▶ _TASK INSTRUCTIONS_: Below are the records; count how many of their lines hold the string "primitives" and give the number alone.

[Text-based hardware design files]

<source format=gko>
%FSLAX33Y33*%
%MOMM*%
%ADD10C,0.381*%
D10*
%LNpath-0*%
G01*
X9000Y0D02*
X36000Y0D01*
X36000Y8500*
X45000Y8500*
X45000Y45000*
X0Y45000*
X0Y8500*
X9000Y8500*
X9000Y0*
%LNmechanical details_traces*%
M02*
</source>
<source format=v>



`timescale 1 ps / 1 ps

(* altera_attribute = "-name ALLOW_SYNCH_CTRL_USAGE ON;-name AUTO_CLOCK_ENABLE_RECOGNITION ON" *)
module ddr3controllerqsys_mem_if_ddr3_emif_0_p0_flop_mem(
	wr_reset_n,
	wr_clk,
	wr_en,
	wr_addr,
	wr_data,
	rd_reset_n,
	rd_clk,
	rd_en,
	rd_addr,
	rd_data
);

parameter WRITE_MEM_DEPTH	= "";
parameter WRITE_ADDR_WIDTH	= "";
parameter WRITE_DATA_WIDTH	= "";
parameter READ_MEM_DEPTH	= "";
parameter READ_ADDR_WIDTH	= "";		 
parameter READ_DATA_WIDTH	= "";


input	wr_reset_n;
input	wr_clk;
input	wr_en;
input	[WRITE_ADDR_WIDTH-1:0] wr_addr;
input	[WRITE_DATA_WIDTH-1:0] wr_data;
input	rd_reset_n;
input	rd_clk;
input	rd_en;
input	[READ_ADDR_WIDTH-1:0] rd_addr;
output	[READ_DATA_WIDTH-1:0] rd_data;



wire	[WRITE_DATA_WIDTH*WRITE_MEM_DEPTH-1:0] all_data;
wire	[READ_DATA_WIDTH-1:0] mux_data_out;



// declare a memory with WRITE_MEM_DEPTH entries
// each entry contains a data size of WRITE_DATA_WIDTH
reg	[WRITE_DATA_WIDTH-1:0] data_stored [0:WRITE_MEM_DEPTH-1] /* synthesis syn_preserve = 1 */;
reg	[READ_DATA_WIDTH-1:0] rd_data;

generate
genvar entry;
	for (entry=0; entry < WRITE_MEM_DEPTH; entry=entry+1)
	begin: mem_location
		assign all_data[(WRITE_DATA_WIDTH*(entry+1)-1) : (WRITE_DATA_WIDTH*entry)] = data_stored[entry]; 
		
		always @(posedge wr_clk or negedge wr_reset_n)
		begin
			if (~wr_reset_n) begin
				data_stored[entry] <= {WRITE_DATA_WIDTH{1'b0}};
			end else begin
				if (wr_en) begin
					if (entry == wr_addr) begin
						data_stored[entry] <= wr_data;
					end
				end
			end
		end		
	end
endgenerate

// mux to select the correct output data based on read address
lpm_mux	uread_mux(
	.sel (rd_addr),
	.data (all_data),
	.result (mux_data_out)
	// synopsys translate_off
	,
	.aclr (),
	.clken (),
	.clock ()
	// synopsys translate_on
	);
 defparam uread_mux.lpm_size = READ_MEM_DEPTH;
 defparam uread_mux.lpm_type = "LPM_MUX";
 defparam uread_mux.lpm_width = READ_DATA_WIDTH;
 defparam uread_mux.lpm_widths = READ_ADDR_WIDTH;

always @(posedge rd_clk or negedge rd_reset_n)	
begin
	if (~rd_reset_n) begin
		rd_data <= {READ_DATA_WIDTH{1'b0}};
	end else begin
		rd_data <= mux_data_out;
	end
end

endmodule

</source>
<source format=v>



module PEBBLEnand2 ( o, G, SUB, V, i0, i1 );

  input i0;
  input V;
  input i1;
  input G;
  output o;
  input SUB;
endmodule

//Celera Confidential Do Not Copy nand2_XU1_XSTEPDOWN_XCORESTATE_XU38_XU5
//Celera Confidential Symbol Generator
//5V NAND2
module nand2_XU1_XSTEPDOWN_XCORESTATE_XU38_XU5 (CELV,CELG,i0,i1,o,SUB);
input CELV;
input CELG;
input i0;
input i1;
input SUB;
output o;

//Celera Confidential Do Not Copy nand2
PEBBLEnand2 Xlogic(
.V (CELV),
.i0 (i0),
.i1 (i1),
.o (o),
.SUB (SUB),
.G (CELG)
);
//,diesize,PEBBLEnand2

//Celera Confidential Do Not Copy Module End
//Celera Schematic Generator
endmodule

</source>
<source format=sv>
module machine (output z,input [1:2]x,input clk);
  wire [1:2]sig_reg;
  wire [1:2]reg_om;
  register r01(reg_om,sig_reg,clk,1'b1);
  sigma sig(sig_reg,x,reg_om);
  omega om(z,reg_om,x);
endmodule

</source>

==

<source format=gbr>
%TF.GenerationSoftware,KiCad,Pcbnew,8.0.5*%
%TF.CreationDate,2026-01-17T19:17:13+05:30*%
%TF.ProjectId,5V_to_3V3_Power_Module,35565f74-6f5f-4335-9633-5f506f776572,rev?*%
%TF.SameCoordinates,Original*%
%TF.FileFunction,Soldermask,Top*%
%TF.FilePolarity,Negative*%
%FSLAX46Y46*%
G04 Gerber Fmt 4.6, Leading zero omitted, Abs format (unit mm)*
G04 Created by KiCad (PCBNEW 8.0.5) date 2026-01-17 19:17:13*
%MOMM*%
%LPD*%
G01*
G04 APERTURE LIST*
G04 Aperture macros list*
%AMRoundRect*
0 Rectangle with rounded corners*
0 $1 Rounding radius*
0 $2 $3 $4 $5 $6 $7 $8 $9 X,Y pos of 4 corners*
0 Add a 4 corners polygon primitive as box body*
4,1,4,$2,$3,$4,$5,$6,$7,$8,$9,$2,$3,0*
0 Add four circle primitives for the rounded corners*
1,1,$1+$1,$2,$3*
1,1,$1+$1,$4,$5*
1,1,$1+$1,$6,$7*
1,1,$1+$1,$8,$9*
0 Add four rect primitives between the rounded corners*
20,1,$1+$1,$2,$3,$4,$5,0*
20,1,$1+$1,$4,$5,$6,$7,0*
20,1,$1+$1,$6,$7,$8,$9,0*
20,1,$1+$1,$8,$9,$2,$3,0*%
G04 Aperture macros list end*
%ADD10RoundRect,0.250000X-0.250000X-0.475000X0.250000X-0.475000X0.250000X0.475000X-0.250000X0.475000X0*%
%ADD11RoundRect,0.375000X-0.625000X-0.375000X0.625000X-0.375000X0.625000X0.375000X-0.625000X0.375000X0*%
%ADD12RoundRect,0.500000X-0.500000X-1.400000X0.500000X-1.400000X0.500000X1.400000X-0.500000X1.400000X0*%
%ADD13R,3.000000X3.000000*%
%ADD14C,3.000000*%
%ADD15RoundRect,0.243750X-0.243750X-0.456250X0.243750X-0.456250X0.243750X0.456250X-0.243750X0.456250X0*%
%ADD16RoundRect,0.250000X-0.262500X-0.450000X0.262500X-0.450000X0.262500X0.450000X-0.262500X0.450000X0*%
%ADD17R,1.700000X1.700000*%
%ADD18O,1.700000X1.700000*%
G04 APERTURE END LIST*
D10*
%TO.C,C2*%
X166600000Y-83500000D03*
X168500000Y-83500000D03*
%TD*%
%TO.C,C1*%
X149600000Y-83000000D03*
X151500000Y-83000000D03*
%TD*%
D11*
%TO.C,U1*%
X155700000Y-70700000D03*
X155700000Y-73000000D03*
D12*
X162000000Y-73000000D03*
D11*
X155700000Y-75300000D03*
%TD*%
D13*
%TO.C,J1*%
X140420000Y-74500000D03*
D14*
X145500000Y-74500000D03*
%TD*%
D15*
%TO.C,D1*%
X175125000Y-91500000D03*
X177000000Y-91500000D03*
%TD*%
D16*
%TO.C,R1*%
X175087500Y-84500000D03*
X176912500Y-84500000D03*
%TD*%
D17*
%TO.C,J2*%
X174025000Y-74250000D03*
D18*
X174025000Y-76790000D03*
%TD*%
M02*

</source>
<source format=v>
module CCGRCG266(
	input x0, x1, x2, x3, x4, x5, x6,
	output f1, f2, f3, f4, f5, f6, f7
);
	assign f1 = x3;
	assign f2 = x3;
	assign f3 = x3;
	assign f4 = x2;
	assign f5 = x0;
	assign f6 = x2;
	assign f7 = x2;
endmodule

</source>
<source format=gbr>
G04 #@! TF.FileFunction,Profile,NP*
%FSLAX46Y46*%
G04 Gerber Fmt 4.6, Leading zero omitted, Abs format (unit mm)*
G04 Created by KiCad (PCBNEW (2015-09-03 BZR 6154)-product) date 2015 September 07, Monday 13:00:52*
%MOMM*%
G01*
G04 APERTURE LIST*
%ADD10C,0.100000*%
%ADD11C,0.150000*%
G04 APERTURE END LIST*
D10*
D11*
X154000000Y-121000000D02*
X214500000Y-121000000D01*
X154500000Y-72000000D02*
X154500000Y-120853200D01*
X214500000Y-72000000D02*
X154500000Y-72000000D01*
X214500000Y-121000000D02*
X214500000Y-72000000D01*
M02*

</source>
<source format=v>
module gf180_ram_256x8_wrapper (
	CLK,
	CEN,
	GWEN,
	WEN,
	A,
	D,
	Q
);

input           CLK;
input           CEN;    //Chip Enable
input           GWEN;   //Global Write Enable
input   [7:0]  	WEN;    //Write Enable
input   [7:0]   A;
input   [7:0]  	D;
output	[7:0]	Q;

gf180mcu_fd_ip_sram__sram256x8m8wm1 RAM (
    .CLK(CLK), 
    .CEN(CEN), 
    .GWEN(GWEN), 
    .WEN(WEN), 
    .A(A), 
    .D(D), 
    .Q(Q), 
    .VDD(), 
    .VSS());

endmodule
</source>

--

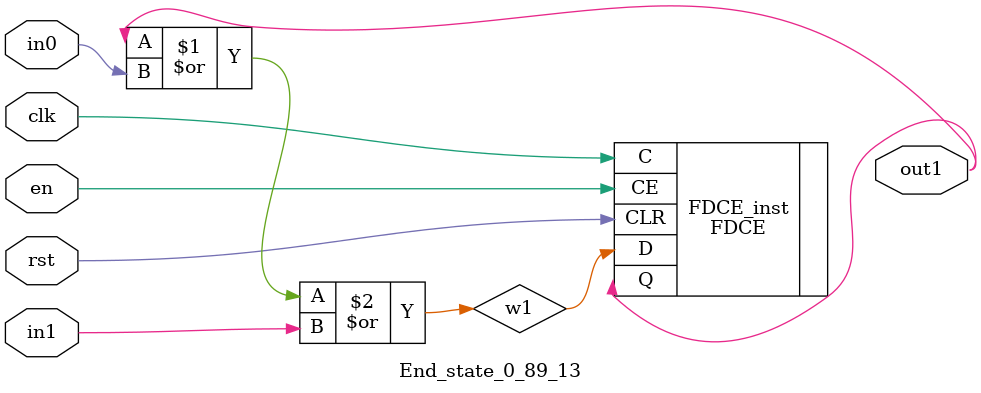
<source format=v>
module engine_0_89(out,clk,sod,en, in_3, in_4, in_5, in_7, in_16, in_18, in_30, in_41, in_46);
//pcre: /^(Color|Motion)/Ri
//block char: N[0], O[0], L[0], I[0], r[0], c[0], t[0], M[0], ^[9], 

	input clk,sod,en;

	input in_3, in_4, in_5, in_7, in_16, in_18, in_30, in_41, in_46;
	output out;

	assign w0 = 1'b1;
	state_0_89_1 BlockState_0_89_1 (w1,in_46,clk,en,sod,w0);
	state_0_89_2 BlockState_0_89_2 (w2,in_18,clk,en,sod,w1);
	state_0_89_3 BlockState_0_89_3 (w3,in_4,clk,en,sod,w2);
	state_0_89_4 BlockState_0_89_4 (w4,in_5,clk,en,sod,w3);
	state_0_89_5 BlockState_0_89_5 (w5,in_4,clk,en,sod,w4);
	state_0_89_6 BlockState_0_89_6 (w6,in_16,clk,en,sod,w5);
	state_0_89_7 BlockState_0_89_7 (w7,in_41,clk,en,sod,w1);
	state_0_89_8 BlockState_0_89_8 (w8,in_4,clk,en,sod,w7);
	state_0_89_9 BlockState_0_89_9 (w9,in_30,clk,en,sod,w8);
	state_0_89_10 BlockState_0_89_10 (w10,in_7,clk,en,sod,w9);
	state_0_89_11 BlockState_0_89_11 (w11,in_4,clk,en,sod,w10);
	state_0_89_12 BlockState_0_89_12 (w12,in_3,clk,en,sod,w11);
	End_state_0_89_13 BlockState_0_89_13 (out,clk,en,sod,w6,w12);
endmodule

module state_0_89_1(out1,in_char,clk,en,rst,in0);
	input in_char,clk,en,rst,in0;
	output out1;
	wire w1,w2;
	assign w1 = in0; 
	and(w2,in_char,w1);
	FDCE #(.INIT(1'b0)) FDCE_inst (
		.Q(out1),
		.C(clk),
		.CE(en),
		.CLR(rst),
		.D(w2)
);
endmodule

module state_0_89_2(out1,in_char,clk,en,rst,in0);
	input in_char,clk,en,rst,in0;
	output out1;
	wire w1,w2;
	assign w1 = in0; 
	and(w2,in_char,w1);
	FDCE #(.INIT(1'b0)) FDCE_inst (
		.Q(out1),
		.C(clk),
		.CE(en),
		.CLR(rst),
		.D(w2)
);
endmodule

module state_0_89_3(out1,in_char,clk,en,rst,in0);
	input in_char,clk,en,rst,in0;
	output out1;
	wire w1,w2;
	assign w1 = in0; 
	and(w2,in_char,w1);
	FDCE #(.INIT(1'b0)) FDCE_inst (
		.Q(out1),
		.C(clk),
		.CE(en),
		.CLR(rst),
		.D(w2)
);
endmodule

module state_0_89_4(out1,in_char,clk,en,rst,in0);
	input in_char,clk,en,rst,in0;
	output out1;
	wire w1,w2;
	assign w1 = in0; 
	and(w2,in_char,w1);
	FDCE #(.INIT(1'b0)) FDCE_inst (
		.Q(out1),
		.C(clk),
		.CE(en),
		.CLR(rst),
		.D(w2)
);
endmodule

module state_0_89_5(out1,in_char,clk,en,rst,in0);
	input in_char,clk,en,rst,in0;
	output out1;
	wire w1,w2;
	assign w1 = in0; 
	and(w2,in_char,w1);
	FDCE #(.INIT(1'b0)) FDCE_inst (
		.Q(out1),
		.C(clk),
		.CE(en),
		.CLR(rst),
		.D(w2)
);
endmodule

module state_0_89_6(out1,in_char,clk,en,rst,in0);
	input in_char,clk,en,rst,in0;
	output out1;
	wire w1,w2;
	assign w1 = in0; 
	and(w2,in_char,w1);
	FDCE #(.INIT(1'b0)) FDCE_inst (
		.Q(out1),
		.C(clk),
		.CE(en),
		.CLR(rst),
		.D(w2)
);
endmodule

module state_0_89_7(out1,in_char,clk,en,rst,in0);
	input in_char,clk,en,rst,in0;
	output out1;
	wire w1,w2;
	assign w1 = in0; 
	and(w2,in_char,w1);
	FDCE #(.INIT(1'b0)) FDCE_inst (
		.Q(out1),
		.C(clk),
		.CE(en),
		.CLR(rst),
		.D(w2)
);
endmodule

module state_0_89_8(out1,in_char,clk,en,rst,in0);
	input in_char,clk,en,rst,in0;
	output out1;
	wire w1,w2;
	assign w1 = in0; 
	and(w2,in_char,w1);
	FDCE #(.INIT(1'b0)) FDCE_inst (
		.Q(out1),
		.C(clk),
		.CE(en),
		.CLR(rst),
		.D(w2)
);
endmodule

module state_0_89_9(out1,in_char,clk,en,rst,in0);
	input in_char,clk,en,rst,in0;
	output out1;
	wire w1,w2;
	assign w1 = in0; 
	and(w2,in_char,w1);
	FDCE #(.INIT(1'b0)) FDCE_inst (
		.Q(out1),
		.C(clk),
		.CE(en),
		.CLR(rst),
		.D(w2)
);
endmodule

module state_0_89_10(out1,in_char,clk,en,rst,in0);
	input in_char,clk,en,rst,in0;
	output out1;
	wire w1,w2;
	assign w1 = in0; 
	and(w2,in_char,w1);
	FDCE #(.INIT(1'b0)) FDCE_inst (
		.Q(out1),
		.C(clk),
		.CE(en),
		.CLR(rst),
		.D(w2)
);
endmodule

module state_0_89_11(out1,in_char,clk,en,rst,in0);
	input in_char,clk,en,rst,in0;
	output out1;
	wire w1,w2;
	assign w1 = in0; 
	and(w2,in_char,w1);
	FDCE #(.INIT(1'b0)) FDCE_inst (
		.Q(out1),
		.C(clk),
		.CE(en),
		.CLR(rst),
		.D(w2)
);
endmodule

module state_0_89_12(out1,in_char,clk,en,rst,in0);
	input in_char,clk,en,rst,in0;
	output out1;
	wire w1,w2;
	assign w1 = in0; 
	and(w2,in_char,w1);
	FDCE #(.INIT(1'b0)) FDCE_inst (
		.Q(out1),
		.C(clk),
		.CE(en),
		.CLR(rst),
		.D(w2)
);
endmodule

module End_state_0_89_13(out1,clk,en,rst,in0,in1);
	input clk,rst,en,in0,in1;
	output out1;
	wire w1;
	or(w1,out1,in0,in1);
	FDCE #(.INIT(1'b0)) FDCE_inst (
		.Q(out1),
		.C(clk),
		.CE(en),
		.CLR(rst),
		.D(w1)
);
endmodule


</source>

▶ _RESPONSE AREA_: 2